I sat there, looking around at Society members cast their ballots. My leg was jumping. My heart was pounding. I was sweating. I already knew I’d take the loss hard. It would affect me for days, despite the cognitive prep work I was doing while the scrutineers were counting the small pieces of folded-up paper.
More than 50 per cent of the voters wanted me in, apparently. It’s an honour and it will be a challenge. The Society is in the throes of something I shouldn’t divulge here. But it’s something that will take clear communication to move past.
I remember my first Grainews column as if I wrote it yesterday. And I still tell people, “Yeah, my wife and I recently moved back to the farm.” This is not true anymore. We moved in 2012. I’m starting to catch and correct myself now. To be honest, it changes things.
Since I’ve been here, I have been astounded at the need in the agriculture sector for clear communication and clear communicators. It’s the missing element in many squabbles. And clear communication is what animates and steers hot-button agricultural issues that fall into the public trust and social license camps.
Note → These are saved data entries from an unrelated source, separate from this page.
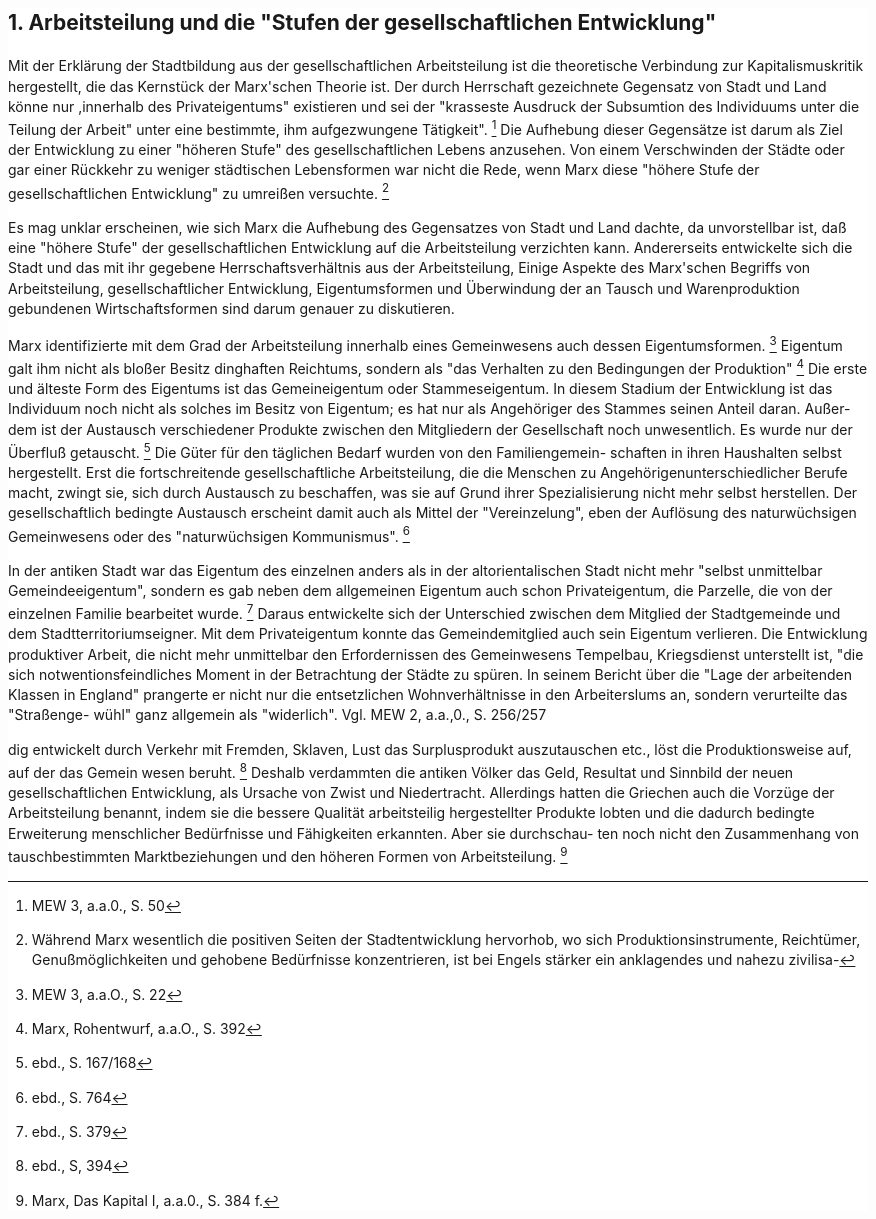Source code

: ## 1. Arbeitsteilung und die "Stufen der gesellschaftlichen Entwicklung"

Mit der Erklärung der Stadtbildung aus der gesellschaftlichen Arbeitsteilung ist die theoretische Verbindung zur Kapitalismuskritik hergestellt, die das Kernstück der Marx'schen Theorie ist. Der durch Herrschaft gezeichnete Gegensatz von Stadt und Land könne nur ,innerhalb des Privateigentums" existieren und sei der "krasseste Ausdruck der Subsumtion des Individuums unter die Teilung der Arbeit" unter eine bestimmte, ihm aufgezwungene Tätigkeit". [^1-35] Die Aufhebung dieser Gegensätze ist darum als Ziel der Entwicklung zu einer "höheren Stufe" des gesellschaftlichen Lebens anzusehen. Von einem Verschwinden der Städte oder gar einer Rückkehr zu weniger städtischen Lebensformen war nicht die Rede, wenn Marx diese "höhere Stufe der gesellschaftlichen Entwicklung" zu umreißen versuchte. [^1-36]

  [^1-33]: MEW 3, a.a.0., S. 51
  [^1-34]: Meadows, Dennis, Die Grenzen des Wachstums, Stuttgart 1972, S. 69 und 72
  [^1-35]: MEW 3, a.a.0., S. 50
  [^1-36]: Während Marx wesentlich die positiven Seiten der Stadtentwicklung hervorhob, wo sich Produktionsinstrumente, Reichtümer, Genußmöglichkeiten und gehobene Bedürfnisse konzentrieren, ist bei Engels stärker ein anklagendes und nahezu zivilisa-

Es mag unklar erscheinen, wie sich Marx die Aufhebung des Gegensatzes von Stadt und Land dachte, da unvorstellbar ist, daß eine "höhere Stufe" der gesellschaftlichen Entwicklung auf die Arbeitsteilung verzichten kann. Andererseits entwickelte sich die Stadt und das mit ihr gegebene Herrschaftsverhältnis aus der Arbeitsteilung, Einige Aspekte des Marx'schen Begriffs von Arbeitsteilung, gesellschaftlicher Entwicklung, Eigentumsformen und Überwindung der an Tausch und Warenproduktion gebundenen Wirtschaftsformen sind darum genauer zu diskutieren.

Marx identifizierte mit dem Grad der Arbeitsteilung innerhalb eines Gemeinwesens auch dessen Eigentumsformen. [^1-37] Eigentum galt ihm nicht als bloßer Besitz dinghaften Reichtums, sondern als "das Verhalten zu den Bedingungen der Produktion" [^1-38] Die erste und älteste Form des Eigentums ist das Gemeineigentum oder Stammeseigentum. In diesem Stadium der Entwicklung ist das Individuum noch nicht als solches im Besitz von Eigentum; es hat nur als Angehöriger des Stammes seinen Anteil daran. Außer- dem ist der Austausch verschiedener Produkte zwischen den Mitgliedern der Gesellschaft noch unwesentlich. Es wurde nur der Überfluß getauscht. [^1-39] Die Güter für den täglichen Bedarf wurden von den Familiengemein- schaften in ihren Haushalten selbst hergestellt. Erst die fortschreitende gesellschaftliche Arbeitsteilung, die die Menschen zu Angehörigenunterschiedlicher Berufe macht, zwingt sie, sich durch Austausch zu beschaffen, was sie auf Grund ihrer Spezialisierung nicht mehr selbst herstellen. Der gesellschaftlich bedingte Austausch erscheint damit auch als Mittel der "Vereinzelung", eben der Auflösung des naturwüchsigen Gemeinwesens oder des "naturwüchsigen Kommunismus". [^1-40]

In der antiken Stadt war das Eigentum des einzelnen anders als in der altorientalischen Stadt nicht mehr "selbst unmittelbar Gemeindeeigentum", sondern es gab neben dem allgemeinen Eigentum auch schon Privateigentum, die Parzelle, die von der einzelnen Familie bearbeitet wurde. [^1-41] Daraus entwickelte sich der Unterschied zwischen dem Mitglied der Stadtgemeinde und dem Stadtterritoriumseigner. Mit dem Privateigentum konnte das Gemeindemitglied auch sein Eigentum verlieren. Die Entwicklung produktiver Arbeit, die nicht mehr unmittelbar den Erfordernissen des Gemeinwesens Tempelbau, Kriegsdienst unterstellt ist, "die sich notwentionsfeindliches Moment in der Betrachtung der Städte zu spüren. In seinem Bericht über die "Lage der arbeitenden Klassen in England" prangerte er nicht nur die entsetzlichen Wohnverhältnisse in den Arbeiterslums an, sondern verurteilte das "Straßenge- wühl" ganz allgemein als "widerlich". Vgl. MEW 2, a.a.,0., S. 256/257

  [^1-37]: MEW 3, a.a.O., S. 22
  [^1-38]: Marx, Rohentwurf, a.a.O., S. 392
  [^1-39]: ebd., S. 167/168
  [^1-40]: ebd., S. 764
  [^1-41]: ebd., S. 379

dig entwickelt durch Verkehr mit Fremden, Sklaven, Lust das Surplusprodukt auszutauschen etc., löst die Produktionsweise auf, auf der das Gemein wesen beruht. [^1-42] Deshalb verdammten die antiken Völker das Geld, Resultat und Sinnbild der neuen gesellschaftlichen Entwicklung, als Ursache von Zwist und Niedertracht. Allerdings hatten die Griechen auch die Vorzüge der Arbeitsteilung benannt, indem sie die bessere Qualität arbeitsteilig hergestellter Produkte lobten und die dadurch bedingte Erweiterung menschlicher Bedürfnisse und Fähigkeiten erkannten. Aber sie durchschau- ten noch nicht den Zusammenhang von tauschbestimmten Marktbeziehungen und den höheren Formen von Arbeitsteilung. [^1-43]


  [^1-1]: Karl Marx und Friedrich Engels, Die Deutsche Ideologie, in: MEW (Marx-Engels Werke, Hg. vom Institut für Marxismus-Leninismus beim Zk der SED), Berlin (DDR), Bd. 3, S. 22
  [^1-2]: ebd., S, 50
  [^1-3]: Marx, Karl, Das Elend der Philosophie, in: MEW 4, a.a.0., S. 91/92) MEW 3, a.a,0., S. 31
  [^1-5]: Schmoller, Gustav, Die soziale Frage. Klassenbildung, Arbeiterfrage, Klassenkampf, München/Leipzig 1918, S. 10/11 Coon, Carleton S., The History of Man, From the First Human to Primitive Culture and Beyond, London 1955, S. 105
  [^1-6]: vgl. auch G. Childe, für den sich diese Zusammenarbeit ni cht wesentlich von dem Zusammengehörigkeitsgefühl eines Rudels Wölfe oder einer Herde Schafe unterscheidet. Childe, Gordon, The Urban Revolution, in: Town Planning Review (Liverpool) April 1950, S. 7
  [^1-7]: Kuhn, Emil, Über die Entstehung der Städte der Alten. Komenverfassung und Synoikismus, Leipzig 1878, S. 154
  [^1-8]: Diese Form der Stadtgründung ist nach Schuchardts Ansicht für alle indogermanischen Völker nachweisbar, deren Entwicklung aus der Barbarei sich meist schon in geschichtlicher Zeit vollzog. Schuchardt, Carl, Hof, Burg und Stadt bei Germanen und Griechen, in: Neue Jahrbücher für das klassische Altertum, Geschichte und deutsche Literatur (Leipzig) 1908, S. 307
  [^1-9]: vgl. Mumford, Lewis, Die Stadt. Geschichte und Ausblick, Köln 1963 (amerik. 1961), S. 21-23, S. 33 ff.
  [^1-10]: Thomson, George, Frühgeschichte Griechenlands und der Agäis, Berlin (DDR) 1960 (engl. 1949), S. 294-296
  [^1-11]: Durkheim, Emile, Les Formes élémentaires de la Vie Religieuse, Paris 5 1968, S. 309-311
  [^1-12]: ebd., S. 308/309
  [^1-13a]: ebd., S. 51
  [^1-13b]: ebd., S. 313
  [^1-14]: Wycherley, R.E., How the Greeks Built Cities, London (2) 1962 (1. Auflage 1949),S. 91/92
  [^1-15]: Kerenyi, Karl, Antike Religion, Wiesbaden 1971, S. 46
  [^1-17a]: Marx, Karl, Das Kapital, Berlin 1961, Bd. I, S. 369
  [^1-17b]: ebd., S. 364/365
  [^1-18]: Henri Lefebvre, der die vereinzelten Angaben von Marx und Engels systematisch zu sammeln versuchte, meinte, daß die Stadt in ihrer Theorie eine große Rolle spielte, da Marx die Stadt für das "kollektive Subjekt" der Geschichte gehalten habe. Vgl. Le febvre, Die Stadt im marxistischen Denken, Ravensburg 1975 (franz. 1972), S. 36. Allerdings schränkte Lefèbvre diese Auffassung wieder ein, als er merkte, daß Marx später das Begriffspaar Stadt und Land nicht als ,selbständige, von der Geschichte hinterlassene Begriffe und Kategorien" auffaßte, sondern sie "allgemeineren Kategorien" wie Arbeitsteilung und Produktion unterordnete. So unterließ Marx es auch, in der endgültigen Fassung des ersten Bandes des Kapitals, ein Kapitel über das Verhältnis von Stadt und Land zu schreiben, ebd., S. 59
  [^1-19]: vg. Rosdolsky, Roman, Zur Entstehungsgeschichte des Marxschen ,Kapital', Frankfurt 1968, S. 54 ff.
  [^1-20]: Marx, Karl, Grundrisse der Kritik der Politischen Ökonomie (1857-1858), zitiert als ,Rohentwurf", FrankfurtWien o.J., S. 364
  [^1-22]: ebd., S, 371
  [^1-23]: Wittfogel, Karl August, Marxismus und Wirtschaftsgeschichte, Frankfurt 1970, S. 473
  [^1-24]: ebd., S. 485/486
  [^1-25]: ebd., S, 510
  [^1-26]: Frankfort, Henri, The Birth of Civilisation in the Near East, London (2) 1954 (1. Aufl. 1951), S. 57/58
  [^1-27]: Childe, Gordon, Stufen der Kultur. Von der Urzeit zur Antike, Stuttgart (2) 1955 (engl. 1941), S. 84
  [^1-28]: ebd., S. 118
  [^1-29]: Moortgat, Anton, Die Entstehung der sumerischen Hochkultur, Leipzig 1945, S. 73
  [^1-30]: Schneider, Anna, Die sumerische Tempelstadt, in: Plenge, Staatswissenschaftliche Beiträge, Heft IV: Die Anfänge der Kultürwirtschaft, Essen 1920, S. 29
  [^1-31]: ebd., S, 98
  [^1-32]: Pirenne, Henri, Geschichte Europas, von der Völkerwander ung bis zur Reformation, Frankfurt 1961, S. 212/213
  [^1-42]: ebd., S, 394
  [^1-43]: Marx, Das Kapital I, a.a.0., S. 384 f.
  [^1-44]: Marx, Rohentwurf, a.a.o., S, 166
  [^1-45]: ebd., S. 920
  [^1-46]: ebd., S. 313
  [^1-47]: Marx, Kapital I, a.a.0., S. 87
  [^1-48]: Marx, Rohentwurf, a.a.0., S, 75
  [^1-49]: Marx, Kapital I, a,a.0., S, 217
  [^1-50]: ebd., S. 216
  [^1-51]: Marx, Rohentwurf, a.a,O., S. 566
  [^1-52]: Marx, Das Kapital I, a,a.0., S, 444 [^1-53] Marx, Rohentwurf, a,a.O., S. 89
  [^1-54]: Marx, Karl, Ökonomisch-Philoso phische Manuskripte (1844), MEW Ergänzungs- band I, S. 564
  [^1-55]: ebd., S. 565
  [^1-56]: Marx, Das Kapital I, a.a.O., S. 77
  [^1-59]: ebd., S, 484
  [^1-60]: Hacker, Winfried, Allgemeine Arbeits- und Ingenieurpsychologie, Berlin (DDR) 1973
  [^1-61]: Marx, Rohentwurf, a.4.0., S. 592
  [^1-62]: Marx, Das Kapital II, a.a.0., S. 828
  [^1-63]: MEW 3, a.a.0., S, 68
  [^1-64]: Hegel, G.W.P., Vorlesungen liber die Philosophie der Geschichte, in: Theorie Werkausgabe, Pranlkfurt 1971. Bd, 12, S.,
  [^1-69]: Horkheimer hielt diese Begründung für wenig überzeugend; sie trete als bloßer "Ersatz für das mittelalterliche Gebot" auf, wonach die Vernunft schon von Anfang an oder von Ewigkeit her bestanden haben soll, Horkheimer, Max, Anfänge der bürger- lichen Geschichtsphilosophie, Stuttgart 1930, S. 56
  [^1-70]: Morgan, Lewis H., Die Urgesellschaft, Stuttgart 1891, S. 358; Engels, MEW 21, a.a,0., S. 45
  [^1-71]: vgl. dazu auch Frazer, in: Freud, Sigmund, Totem und Tabu, GW, a,a.0., Bd. 9, S. 150
  [^1-72]: Freud, ebd., S. 151
  [^1-73]: Thomson, George, Die ersten Philosophen, Berlin (DDR) 1961 (engl. 1955), S. 28
  [^1-74]: Durkheim, Les Formes élémentaires de la Vie Religieuse, a.a.O., S, 298/299
  [^1-75]: Engels, Friedrich, Der Ursprung der Familie, des Privateigentums und des Staats (1884), in: MEW 21, a.a.O., S. 139
  [^1-76]: Der Religionswissenschaftler J. Layard hält es für ein"unglückliches Mißverständnis, daß die kategoriale Verwandtschaftsnomenklatur sehr einfacher Gesellschaften zur Annahme herhalte, daß die Frauen Gemeinbesitz der Männer waren. Vgl. Layard, John. Familie und Sippe, in: Institutionen in primitiven Gesellschaften, Frankfurt 1967 (engi. 1956), S. 62
  [^1-77]: Morgan, Die Urgesellschaft, a.a.O., S. 301
  [^1-78]: MEW 21, a.a.O., S. 97
  [^1-79]: Marx, Karl, Die britische Herrschaft in Indien (1853), in: MEW 9, a.a.O., S. 132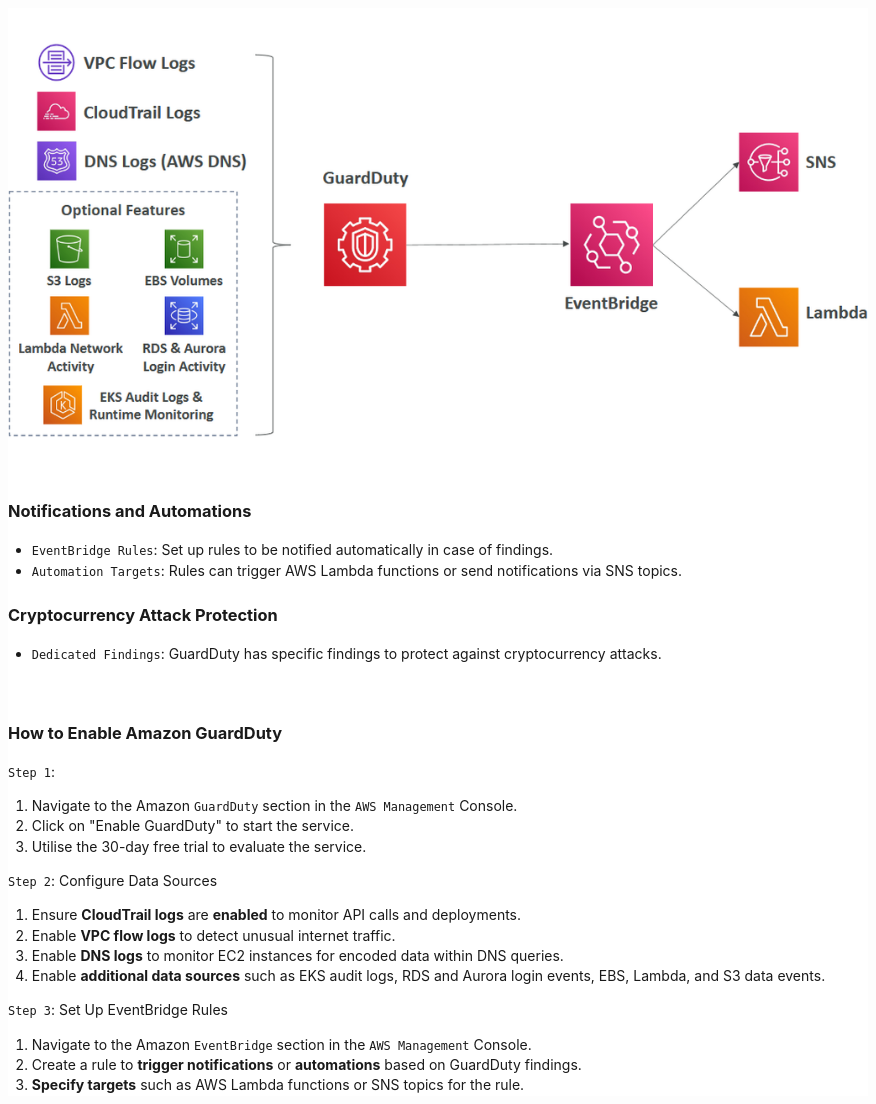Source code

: <br>

![alt text](./images/image-340.png)

<br>

### Notifications and Automations
* `EventBridge Rules`: Set up rules to be notified automatically in case of findings.
* `Automation Targets`: Rules can trigger AWS Lambda functions or send notifications via SNS topics.

### Cryptocurrency Attack Protection
* `Dedicated Findings`: GuardDuty has specific findings to protect against cryptocurrency attacks.

<br>

### How to Enable Amazon GuardDuty
`Step 1`: 
1. Navigate to the Amazon `GuardDuty` section in the `AWS Management` Console.
2. Click on "Enable GuardDuty" to start the service.
3. Utilise the 30-day free trial to evaluate the service.

`Step 2`: Configure Data Sources
1. Ensure **CloudTrail logs** are **enabled** to monitor API calls and deployments.
2. Enable **VPC flow logs** to detect unusual internet traffic.
3. Enable **DNS logs** to monitor EC2 instances for encoded data within DNS queries.
4. Enable **additional data sources** such as EKS audit logs, RDS and Aurora login events, EBS, Lambda, and S3 data events.

`Step 3`: Set Up EventBridge Rules
1. Navigate to the Amazon `EventBridge` section in the `AWS Management` Console.
2. Create a rule to **trigger notifications** or **automations** based on GuardDuty findings.
3. **Specify targets** such as AWS Lambda functions or SNS topics for the rule.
There’s a general distrust among producers about the public’s perception of agriculture and what it means to operate a farm. We think we know better. And we think that bridging this gap requires us to educate the city folk on things like GMOs, pesticide usage, and livestock handling procedures.
The tendency is to be blunt, almost impatient with their lack of understanding. We tolerate their ignorance.
Our agricultural practices change when trusted ag-news sources publish articles by specialists and agronomists informing us of a better way.
We can’t think about social license this way. If we do, we’ll find ourselves butting up against an unpredictable amount of regulatory roadblocks at some point down the line.
The notion that the public has a say in how we farm is on one level preposterous. But on another, not at all.
It’s a very outward, public-facing vocation, farming is. When I spray, everyone who drives be will see me. If I leave the booms on while driving through a drainage ditch, people see that, too.
The world is small. And we’re all connected.
We can’t participate in questionable practices on one hand, then assume all the public needs is a good old fashioned lecture on how farms need to make money to stay alive and this practice is a way of ensuring that. It’s weak, and it casts an unnecessarily dark shadow on what we do.
It’s not a concession to pause and think about what is causing cities across the country to implement pesticide bans.
When my wife and I moved into the farmhouse a few months ago, I discovered a stack of old The Farm Quarterly magazines from the 60s. The feature article in one of them talked about pesticides as a double-edged sword. It provided stats on the proliferation of synthetic chemicals since the late 30s early 40s. The numbers were staggering and brought you, as a reader, into the story.
The article was interesting. Despite its DDT focus, it could have been written today.
Has the science behind agricultural chemicals been allowed to grow and change without the appropriate checks and balances?
If you’re reading this as me being anti-pesticide, you’re missing the point. The point is we need to think harder about such things. We need to question what we do and allow others to do the same. We need to be critical about where research comes from and which companies are funding it.
We need to be able to defend what we do and why we do it.
And, yes, we need to listen to the public on agricultural issues. We don’t have to agree. We don’t have respond. But we should take a few minutes to dig beneath the surface and attempt to get at what exactly is fueling the comment or question or criticism.
We’ll be better farmers if we do, and, while there will always be a gap between what we as farmers concern ourselves with and what someone living in downtown Toronto concerns themselves with, we’re all rational people. I enjoy it when people listen to me, and I’ve been wrong many times.